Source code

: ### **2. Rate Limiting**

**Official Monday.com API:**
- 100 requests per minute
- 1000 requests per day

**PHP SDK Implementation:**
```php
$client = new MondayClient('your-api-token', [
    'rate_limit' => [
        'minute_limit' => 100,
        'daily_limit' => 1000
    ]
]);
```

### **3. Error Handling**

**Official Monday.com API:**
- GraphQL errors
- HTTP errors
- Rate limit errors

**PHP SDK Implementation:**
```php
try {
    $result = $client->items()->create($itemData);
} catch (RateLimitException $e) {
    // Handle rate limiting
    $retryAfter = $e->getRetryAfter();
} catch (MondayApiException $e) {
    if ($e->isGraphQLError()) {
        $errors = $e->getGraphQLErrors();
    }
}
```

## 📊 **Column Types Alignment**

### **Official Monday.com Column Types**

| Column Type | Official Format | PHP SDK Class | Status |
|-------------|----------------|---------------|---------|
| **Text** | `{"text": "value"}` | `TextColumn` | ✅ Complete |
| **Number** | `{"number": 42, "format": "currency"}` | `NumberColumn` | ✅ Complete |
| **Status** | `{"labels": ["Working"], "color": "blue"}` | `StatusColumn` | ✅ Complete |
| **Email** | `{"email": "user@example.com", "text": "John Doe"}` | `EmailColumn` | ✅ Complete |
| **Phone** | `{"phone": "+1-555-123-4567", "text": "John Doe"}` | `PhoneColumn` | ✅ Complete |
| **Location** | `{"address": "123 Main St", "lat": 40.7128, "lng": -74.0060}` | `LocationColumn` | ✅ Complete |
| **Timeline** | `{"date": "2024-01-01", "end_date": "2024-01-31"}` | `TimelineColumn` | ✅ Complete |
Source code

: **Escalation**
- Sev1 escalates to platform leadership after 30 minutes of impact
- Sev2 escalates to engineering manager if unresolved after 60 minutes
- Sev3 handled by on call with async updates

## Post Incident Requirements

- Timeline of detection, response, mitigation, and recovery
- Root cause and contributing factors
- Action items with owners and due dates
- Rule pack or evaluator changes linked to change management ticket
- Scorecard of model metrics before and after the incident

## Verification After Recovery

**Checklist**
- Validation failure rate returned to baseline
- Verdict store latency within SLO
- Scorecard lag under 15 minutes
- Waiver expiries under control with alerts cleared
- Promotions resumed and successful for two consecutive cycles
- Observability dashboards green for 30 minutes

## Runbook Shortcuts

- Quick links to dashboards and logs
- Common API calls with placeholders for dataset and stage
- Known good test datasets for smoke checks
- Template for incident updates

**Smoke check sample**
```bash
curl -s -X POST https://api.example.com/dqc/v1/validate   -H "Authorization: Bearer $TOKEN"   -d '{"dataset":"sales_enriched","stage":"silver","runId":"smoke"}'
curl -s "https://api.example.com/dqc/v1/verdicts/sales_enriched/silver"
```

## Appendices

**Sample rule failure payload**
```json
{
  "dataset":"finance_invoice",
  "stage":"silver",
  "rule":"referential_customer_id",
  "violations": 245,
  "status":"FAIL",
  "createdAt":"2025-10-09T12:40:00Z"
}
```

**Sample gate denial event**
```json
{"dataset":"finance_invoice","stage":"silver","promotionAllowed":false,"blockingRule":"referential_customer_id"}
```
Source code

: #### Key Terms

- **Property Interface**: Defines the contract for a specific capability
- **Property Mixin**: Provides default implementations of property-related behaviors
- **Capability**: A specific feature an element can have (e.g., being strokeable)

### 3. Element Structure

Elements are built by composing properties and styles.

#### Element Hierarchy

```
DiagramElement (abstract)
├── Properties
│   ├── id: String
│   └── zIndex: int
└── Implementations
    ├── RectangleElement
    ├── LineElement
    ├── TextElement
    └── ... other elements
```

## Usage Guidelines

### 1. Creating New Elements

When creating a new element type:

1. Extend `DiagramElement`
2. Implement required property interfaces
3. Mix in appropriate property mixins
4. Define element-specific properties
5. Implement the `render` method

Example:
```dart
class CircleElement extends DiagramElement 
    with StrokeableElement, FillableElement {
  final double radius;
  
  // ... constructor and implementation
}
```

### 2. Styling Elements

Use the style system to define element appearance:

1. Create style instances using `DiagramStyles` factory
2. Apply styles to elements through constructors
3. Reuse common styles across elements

...

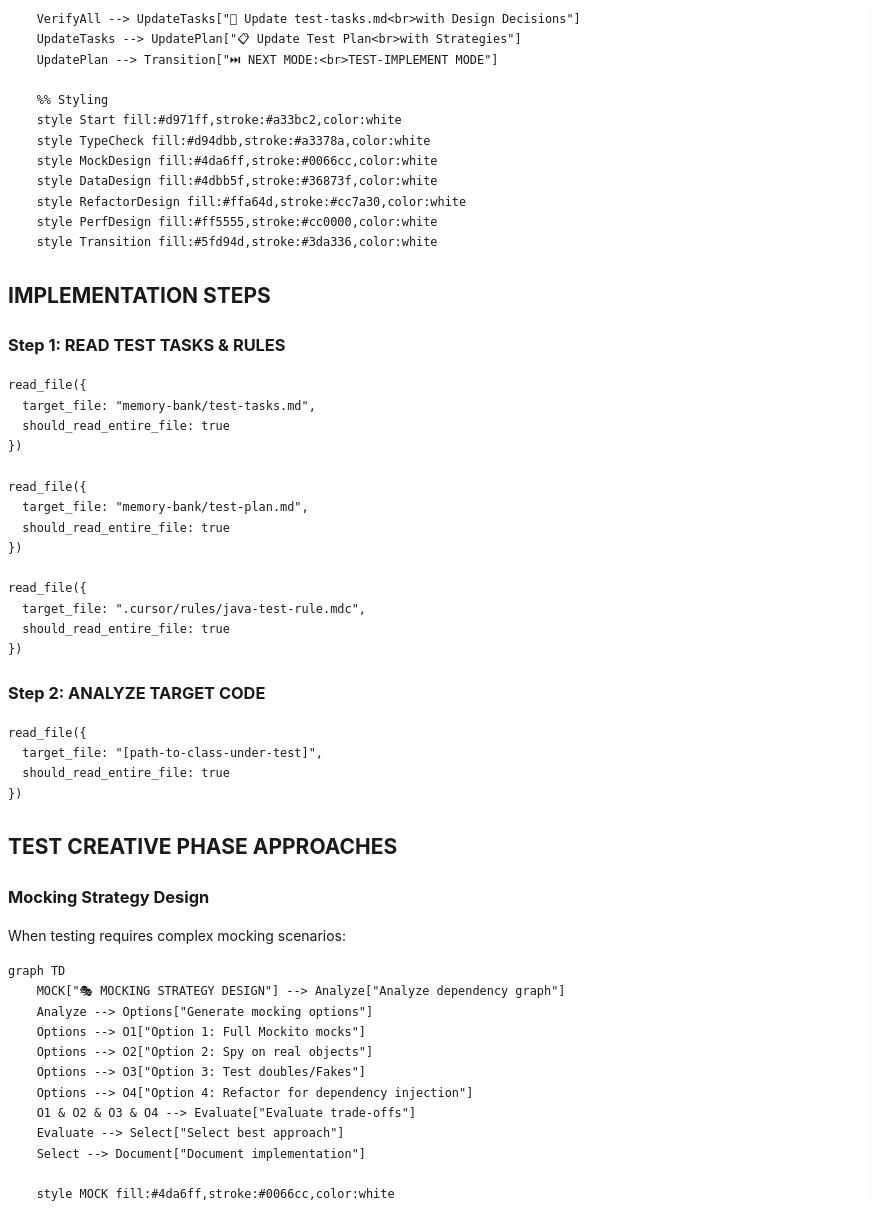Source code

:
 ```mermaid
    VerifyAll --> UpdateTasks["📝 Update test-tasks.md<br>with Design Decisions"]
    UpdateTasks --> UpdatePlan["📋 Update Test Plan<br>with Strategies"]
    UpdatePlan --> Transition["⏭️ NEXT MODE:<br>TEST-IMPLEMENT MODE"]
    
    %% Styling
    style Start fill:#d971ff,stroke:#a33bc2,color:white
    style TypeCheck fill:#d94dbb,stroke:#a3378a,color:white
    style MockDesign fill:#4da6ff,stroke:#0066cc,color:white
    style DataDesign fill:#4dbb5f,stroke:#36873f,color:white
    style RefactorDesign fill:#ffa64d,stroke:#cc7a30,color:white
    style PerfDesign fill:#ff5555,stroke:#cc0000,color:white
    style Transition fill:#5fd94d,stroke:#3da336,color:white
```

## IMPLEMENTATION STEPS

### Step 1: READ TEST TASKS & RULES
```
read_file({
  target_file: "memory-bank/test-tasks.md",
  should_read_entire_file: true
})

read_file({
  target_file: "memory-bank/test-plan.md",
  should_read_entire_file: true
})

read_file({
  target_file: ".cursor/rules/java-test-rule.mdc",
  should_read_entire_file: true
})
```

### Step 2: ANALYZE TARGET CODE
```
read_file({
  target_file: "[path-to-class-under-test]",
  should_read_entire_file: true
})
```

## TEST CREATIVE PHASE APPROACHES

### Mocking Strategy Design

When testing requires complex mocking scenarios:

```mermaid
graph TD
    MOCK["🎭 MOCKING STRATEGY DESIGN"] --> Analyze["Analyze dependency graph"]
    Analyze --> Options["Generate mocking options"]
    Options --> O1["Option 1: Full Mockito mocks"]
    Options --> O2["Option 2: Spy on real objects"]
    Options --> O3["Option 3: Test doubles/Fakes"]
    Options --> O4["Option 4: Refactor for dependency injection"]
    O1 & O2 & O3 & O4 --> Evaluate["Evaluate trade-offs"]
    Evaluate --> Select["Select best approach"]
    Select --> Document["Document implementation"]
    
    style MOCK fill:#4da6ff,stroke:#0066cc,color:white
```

---

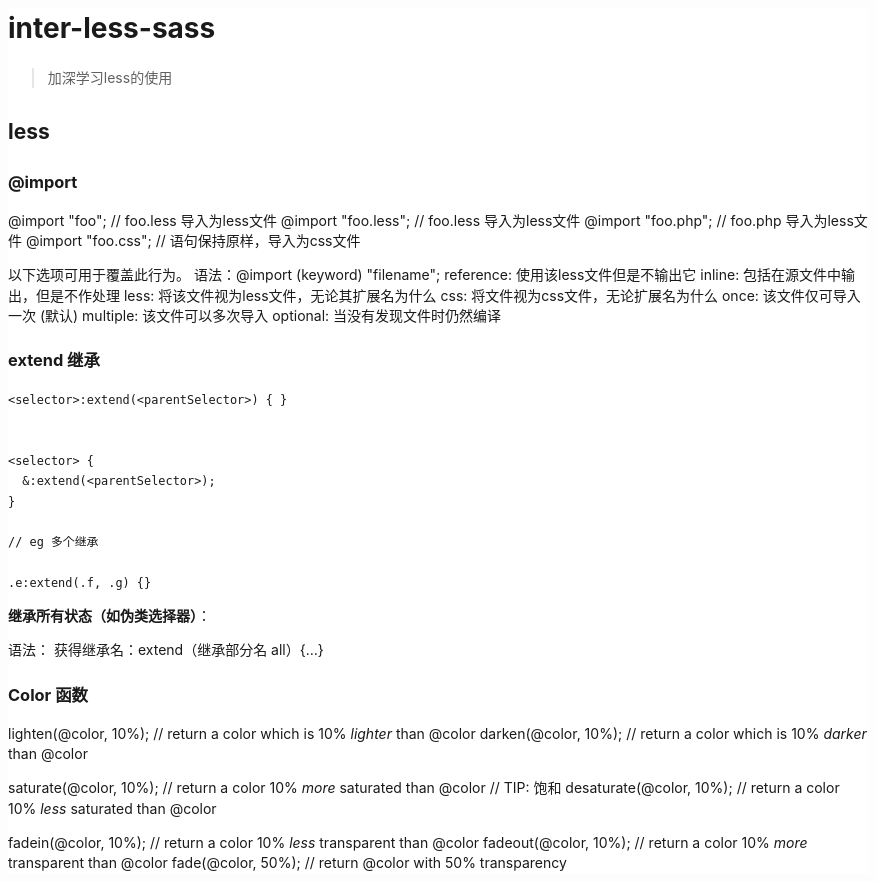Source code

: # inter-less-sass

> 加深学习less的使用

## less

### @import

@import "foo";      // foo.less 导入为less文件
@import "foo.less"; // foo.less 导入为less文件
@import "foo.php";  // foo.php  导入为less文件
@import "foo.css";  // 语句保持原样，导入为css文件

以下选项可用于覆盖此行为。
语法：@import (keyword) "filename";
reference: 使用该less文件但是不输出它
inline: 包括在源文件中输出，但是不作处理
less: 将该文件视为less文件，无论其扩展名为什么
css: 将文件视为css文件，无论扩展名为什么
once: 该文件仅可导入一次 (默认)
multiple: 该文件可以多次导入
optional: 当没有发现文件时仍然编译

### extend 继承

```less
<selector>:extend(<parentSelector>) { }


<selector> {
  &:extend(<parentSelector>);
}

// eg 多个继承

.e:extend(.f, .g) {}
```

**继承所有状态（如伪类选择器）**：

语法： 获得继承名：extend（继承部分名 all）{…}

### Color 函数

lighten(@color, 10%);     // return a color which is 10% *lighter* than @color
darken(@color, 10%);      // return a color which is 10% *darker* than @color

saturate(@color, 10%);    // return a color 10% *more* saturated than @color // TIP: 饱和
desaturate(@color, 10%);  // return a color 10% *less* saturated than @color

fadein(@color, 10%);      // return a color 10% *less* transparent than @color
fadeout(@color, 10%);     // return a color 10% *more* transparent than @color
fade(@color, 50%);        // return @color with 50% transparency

#### [The task]
Reproduce exactly the entries above, limited to the lines from the one with "### **3. Error Handling**" through the one with "- Waiver expiries", both included.

#### [Task response]
### **3. Error Handling**

**Official Monday.com API:**
- GraphQL errors
- HTTP errors
- Rate limit errors

**PHP SDK Implementation:**
```php
try {
    $result = $client->items()->create($itemData);
} catch (RateLimitException $e) {
    // Handle rate limiting
    $retryAfter = $e->getRetryAfter();
} catch (MondayApiException $e) {
    if ($e->isGraphQLError()) {
        $errors = $e->getGraphQLErrors();
    }
}
```

## 📊 **Column Types Alignment**

### **Official Monday.com Column Types**

| Column Type | Official Format | PHP SDK Class | Status |
|-------------|----------------|---------------|---------|
| **Text** | `{"text": "value"}` | `TextColumn` | ✅ Complete |
| **Number** | `{"number": 42, "format": "currency"}` | `NumberColumn` | ✅ Complete |
| **Status** | `{"labels": ["Working"], "color": "blue"}` | `StatusColumn` | ✅ Complete |
| **Email** | `{"email": "user@example.com", "text": "John Doe"}` | `EmailColumn` | ✅ Complete |
| **Phone** | `{"phone": "+1-555-123-4567", "text": "John Doe"}` | `PhoneColumn` | ✅ Complete |
| **Location** | `{"address": "123 Main St", "lat": 40.7128, "lng": -74.0060}` | `LocationColumn` | ✅ Complete |
| **Timeline** | `{"date": "2024-01-01", "end_date": "2024-01-31"}` | `TimelineColumn` | ✅ Complete |
Source code

: **Escalation**
- Sev1 escalates to platform leadership after 30 minutes of impact
- Sev2 escalates to engineering manager if unresolved after 60 minutes
- Sev3 handled by on call with async updates

## Post Incident Requirements

- Timeline of detection, response, mitigation, and recovery
- Root cause and contributing factors
- Action items with owners and due dates
- Rule pack or evaluator changes linked to change management ticket
- Scorecard of model metrics before and after the incident

## Verification After Recovery

**Checklist**
- Validation failure rate returned to baseline
- Verdict store latency within SLO
- Scorecard lag under 15 minutes
- Waiver expiries under control with alerts cleared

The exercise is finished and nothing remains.